EXCERPT ▸
◇ ◇ ◇
# Moving to Valencia, Spain and looking for good Real Estate AGency for Rental home



## kmatouse (Oct 11, 2012)

We are moving our family which includes three children ages 6, 10 and 12 (plus dog) to Valencia at the beginning of December and are looking for the name of a reputable Real Estate AGency, and agent name. Does any one have any they would suggest?

We are considering living outside of Puxol as the children will most likely be attending CAxton College which is located in Puxol. 

Many thanks for any help out there!


----------



## xabiaxica (Jun 23, 2009)

kmatouse said:


> We are moving our family which includes three children ages 6, 10 and 12 (plus dog) to Valencia at the beginning of December and are looking for the name of a reputable Real Estate AGency, and agent name. Does any one have any they would suggest?
> 
> We are considering living outside of Puxol as the children will most likely be attending CAxton College which is located in Puxol.
> 
> Many thanks for any help out there!


:welcome:

do you mean Puçol?

I don't have any agents I can recommend in the area, (or anywhere if I'm honest ) but if you look on our _FAQs & useful info _sticky thread there's a section about renting with some links to national rental websites - that should give you some leads at least

one thing you will come up against is that agents in Spain are notorious for not returning e-mails or phone calls so be prepared to hassle them - & even then they will very likely not be prepared to set up viewings until you actually arrive here

when will you be coming?


----------



## kmatouse (Oct 11, 2012)

xabiachica said:


> :welcome:
> 
> do you mean Puçol?
> 
> ...


 Yes, I meant Pucol. In the states they same to spell it different ways. I, obviously, have MUCH to learn! We arrive in Valencia 10/17 and hope to meet with a real estate agent on the 19th and 20th. Do you recommend we contact someone prior to arriving or is it best to just walk into an office once we are there? 

Thank you for sharing any advice you have.


----------



## JennJ35 (Jan 16, 2012)

Hi! 
We just moved from the US to Pucol two months ago.
Our children attend The American School and we live in Monte Picayo. We used Arcadia Pineda to rent our home you can find her phone number and email readily by doing a Google search.
We live Pucol my husband works in Valencia and it is a very easy commute to the city.
Welcome to Spain and if you have any questions this is the perfect place!
.Jennifer


----------



## Nancydicken (Aug 5, 2013)

Hi Jennifer
We, my husband and I are moving to Valencia next October. I tried to google your estate agent but no luck somehow. Can you post the information as we want somene reliable. Mwe are planning to rent for a few months until we find a suitable place to buy...near beach...near golf and near a market!


----------
◇ ◇ ◇
COLLECTED DATA ▸

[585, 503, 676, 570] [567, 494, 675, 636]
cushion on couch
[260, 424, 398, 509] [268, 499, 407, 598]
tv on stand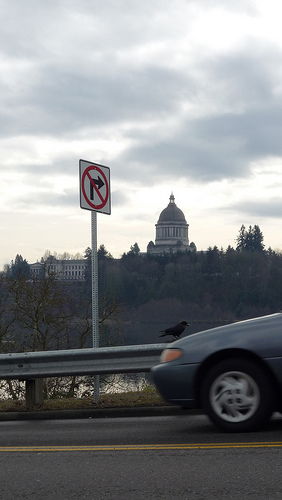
◇ ◇ ◇
EXERCISE ▸ In the Valencia rental thread, whom did JennJ35 use to rent a home? The data comes from a separate source unrelated to the Valencia rental thread.

RESPONSE ▸ Arcadia Pineda.